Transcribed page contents
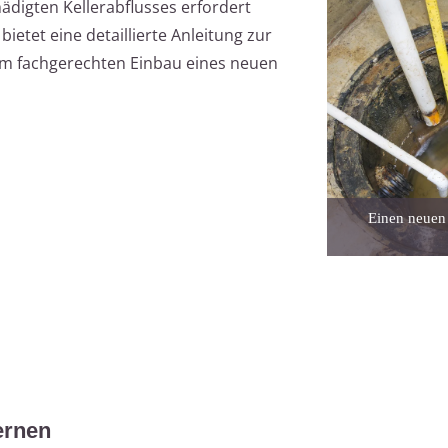
ädigten Kellerabflusses erfordert
bietet eine detaillierte Anleitung zur
um fachgerechten Einbau eines neuen
Einen neuen
ernen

→ EXERCISE DIRECTIONS: Once the pictures are removed, write out all of the entries above exactly.

→ WRITTEN SOLUTION:
ädigten Kellerabflusses erfordert
bietet eine detaillierte Anleitung zur
um fachgerechten Einbau eines neuen
Einen neuen
ernen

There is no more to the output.